El don del sacerdocio, como en el Cura de Ars, conduce a una entrega plena y sin reservas, por amor, al servicio de Cristo para ser instrumento dócil en sus manos a favor de todos. Este amor así vivido encierra en sí la promesa de la alegría del Señor y el premio de la vida eterna.
El Papa Francisco, en una carta con ocasión de los 160 años del fallecimiento del Cura de Ars, hace justo un año, se refiere a este don total de si:
“Hermanos presbíteros, que sin hacer ruido, ‘lo dejan todo’ para estar empeñados en el día a día de sus comunidades, a los que trabajan en la ‘trinchera’, a quienes ‘dan la cara’ cotidianamente y sin darse tanta importancia, a fin de que el Pueblo de Dios esté cuidado y acompañado”.
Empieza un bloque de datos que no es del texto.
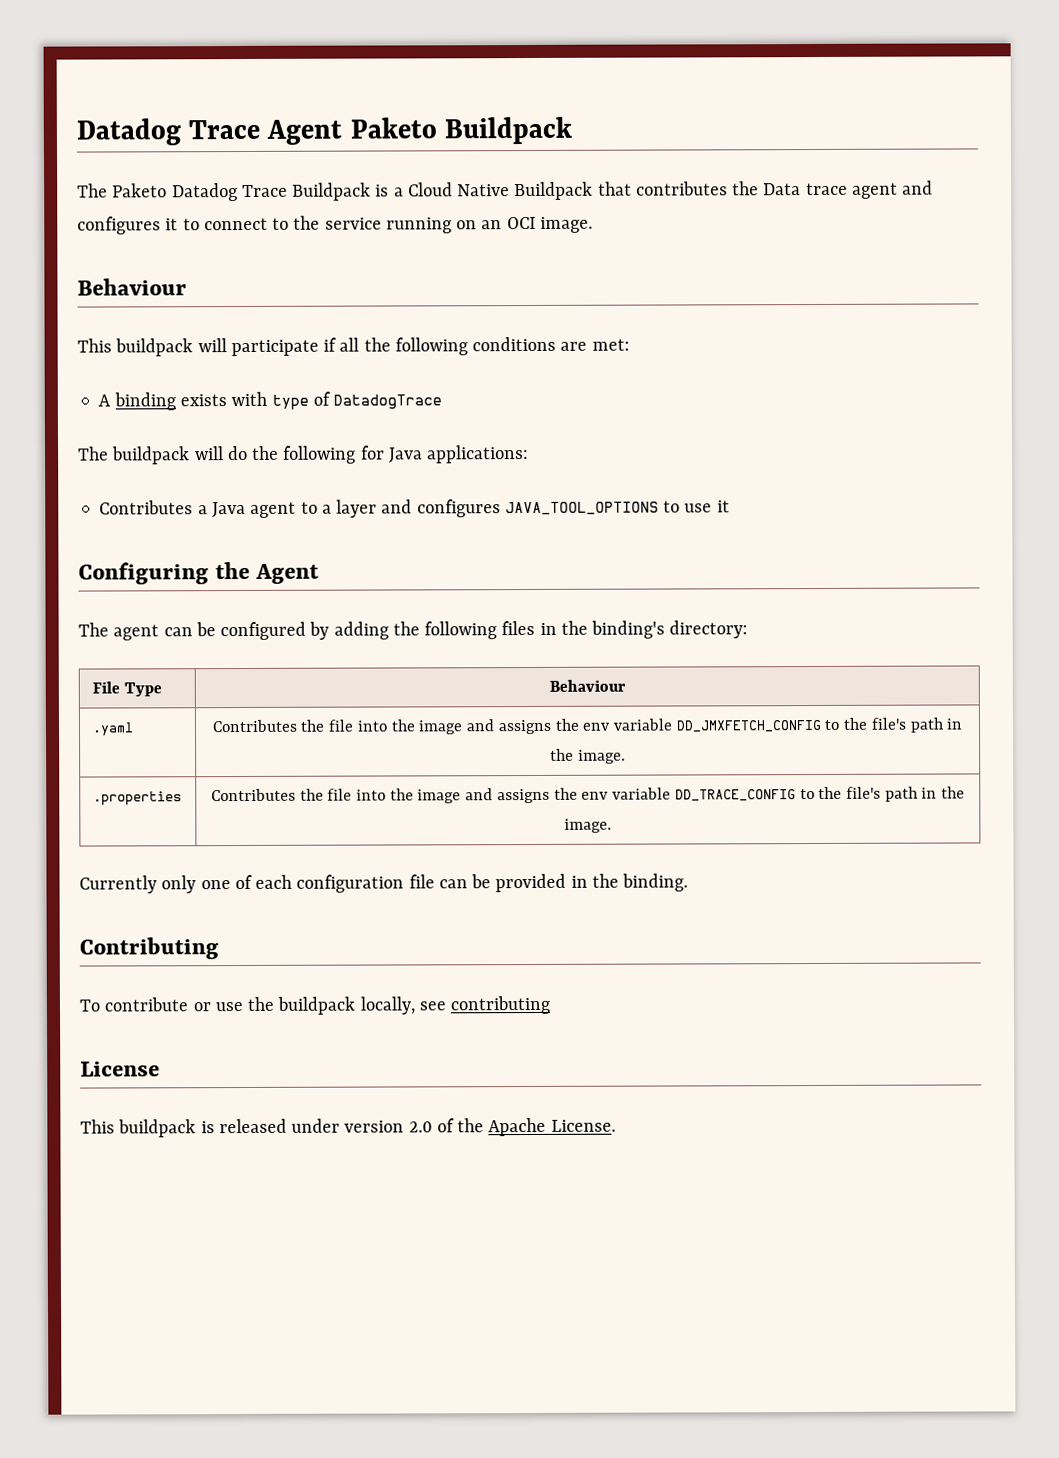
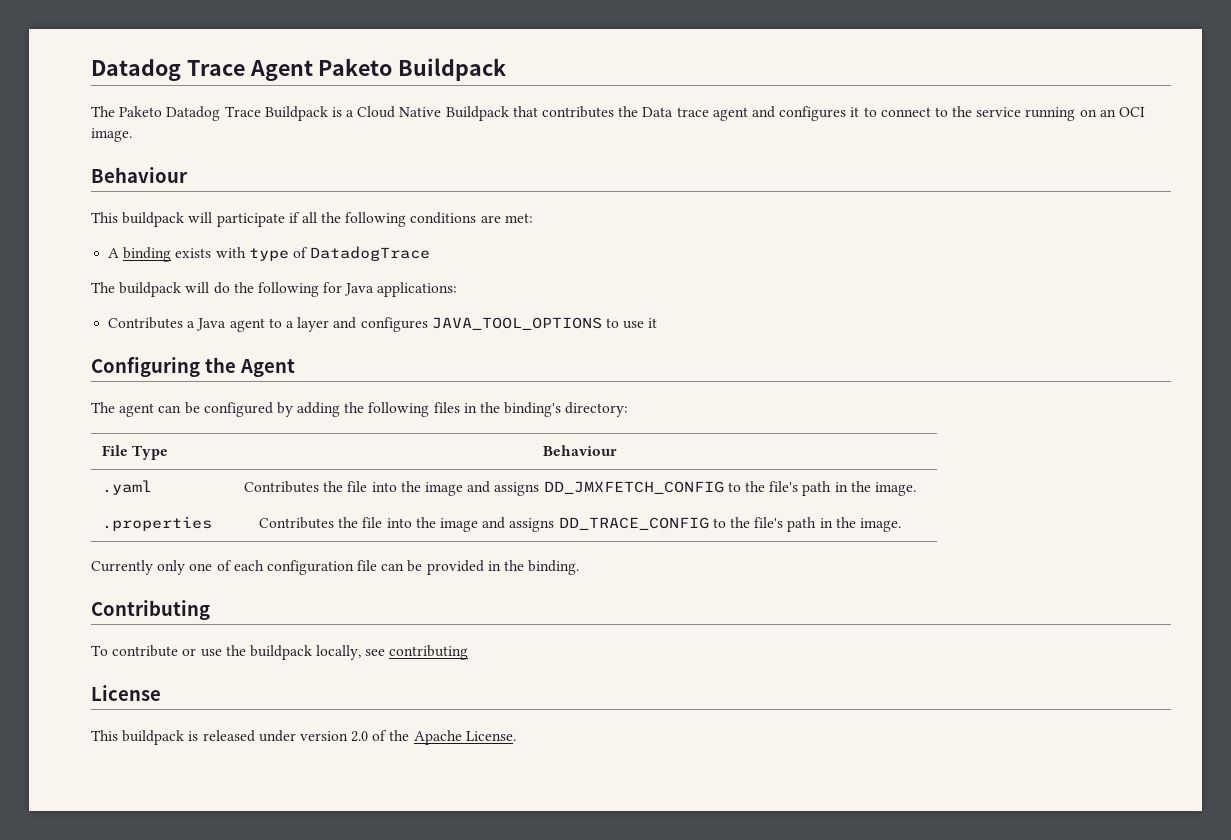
[554,718,673,731] the env variable -> (540, 489) none
[553,787,672,800] the env variable -> (555, 525) none

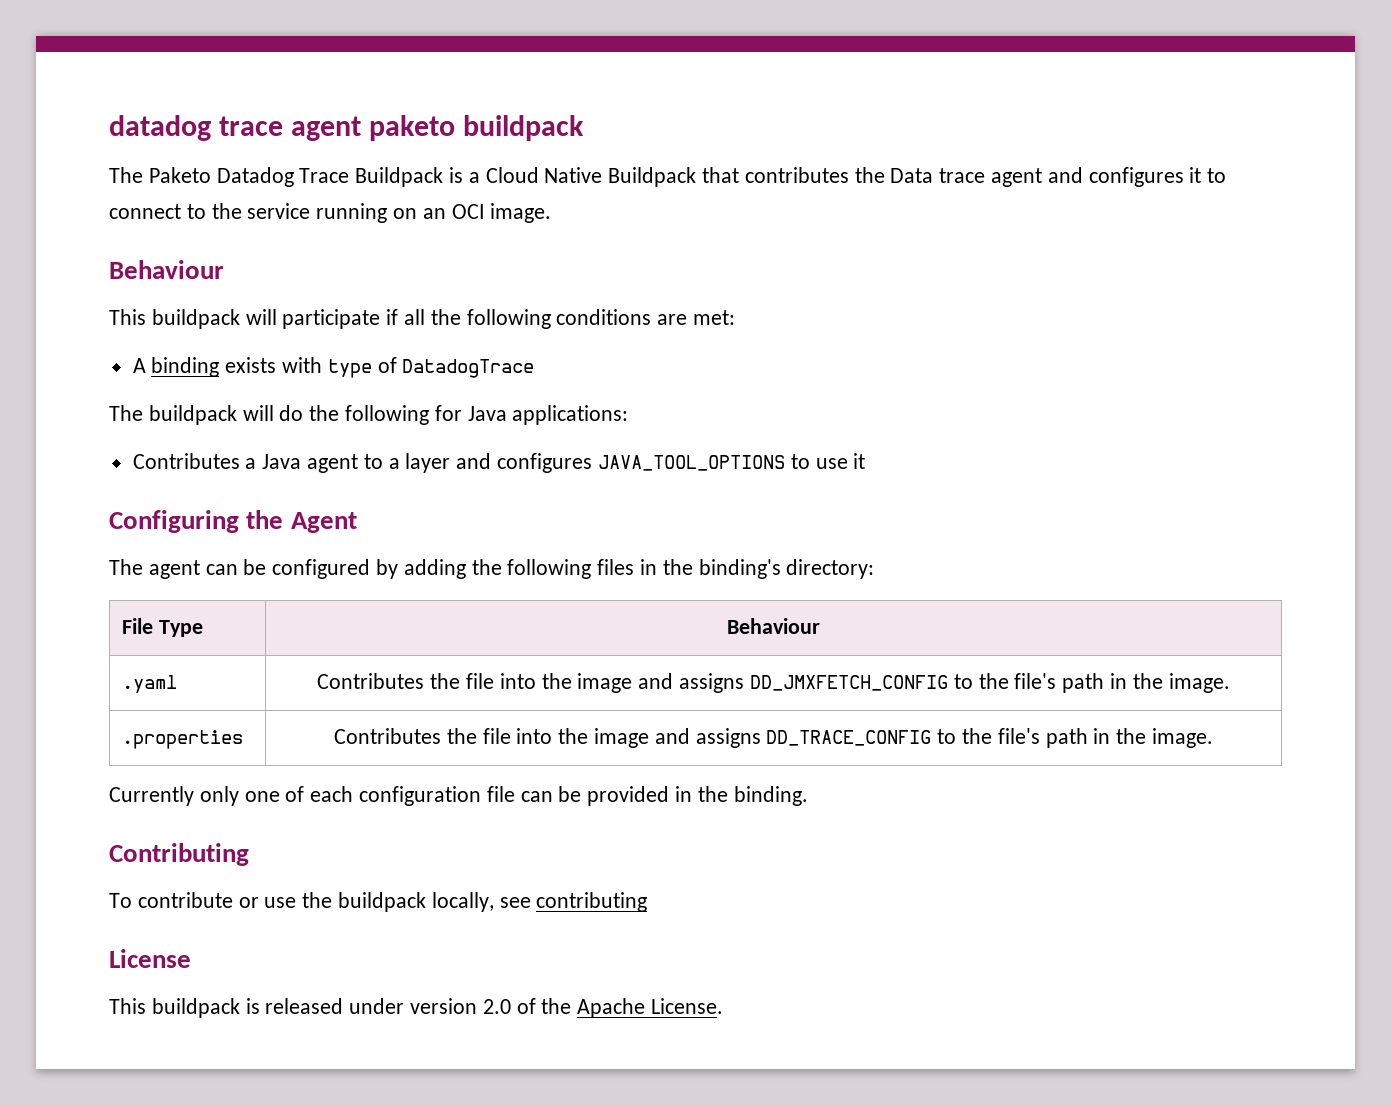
[91,58,507,81] Datadog Trace Agent Paketo Buildpack -> [109,115,585,141] datadog trace agent paketo buildpack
“Me dirijo a cada uno de Ustedes – escribe el Papa – que tantas veces, de manera desapercibida y sacrificada, en el cansancio o la fatiga, la enfermedad o la desolación, asumen la misión como servicio a Dios y a su gente e, incluso con todas las dificultades del camino, escriben las páginas más hermosas de la vida sacerdotal” (4 de agosto de 2019).
Es verdad que entre nuestra actual realidad frágil y la grandeza de la misión encomendada hay un abismo. Además la realidad cultural que vivimos no comprende el sentido de nuestro sacerdocio y a muchos les parece que hoy está obsoleto el servicio que ofrecemos. Para muchos el Evangelio es algo del pasado, la Eucaristía un rito vacío y la absolución de los pecados un absurdo.
Y, sin embargo, el Santo Pueblo fiel de Dios, en su fe sencilla y esencial, sabe que no es así. El sacerdote sigue siendo para los fieles el instrumento de la misericordia de Cristo, el que anuncia Palabras de vida eterna, quien puede dar el Pan de vida que alimenta a los peregrinos hacia la Patria definitiva, el que perdona los pecados.
Los que somos sacerdotes, agradezcamos al Señor este don maravilloso. Alegrémonos de él. Pidamos perdón y confesemos nuestros pecados con otro hermano sacerdote. Y miremos hacia el futuro con confianza y esperanza.
Es el Señor quien nos ha llamado. Él está siempre con nosotros, nunca nos abandona y nos da su alegría para ser fieles siervos suyos y de los hermanos.
En nombre de todos los fieles de la Diócesis, quiero aprovechar esta ocasión para agradecer a todos los sacerdotes su presencia en las comunidades y su ministerio generosamente vivido en la entrega a los hermanos. Esta gratitud sincera se transforma en oración por cada uno de ellos.
Termino con las palabras conclusivas del Papa San Juan Pablo II pronunciadas en la Catedral de Santiago, en su visita a Chile:
“No quiero concluir este encuentro sin añadir unas palabras sobre la responsabilidad en fomentar nuevas vocaciones sacerdotales. Esta debe ser una preocupación prioritaria que debe manifestarse en nuestra oración y en nuestro apostolado. Pido a la Virgen del Carmen –a quien Chile venera como Patrona– que con vuestro celo y vuestro ejemplo sean muchas las almas que se entreguen a Cristo en el sacerdocio y en la vida consagrada. La Iglesia en Chile los necesita para continuar, en esta nueva etapa, la inmensa tarea de evangelización. ¡Santa María, Reina de Chile, Reina de América, intercede ante tu Hijo, y escúchanos!” (1 de abril de 1987).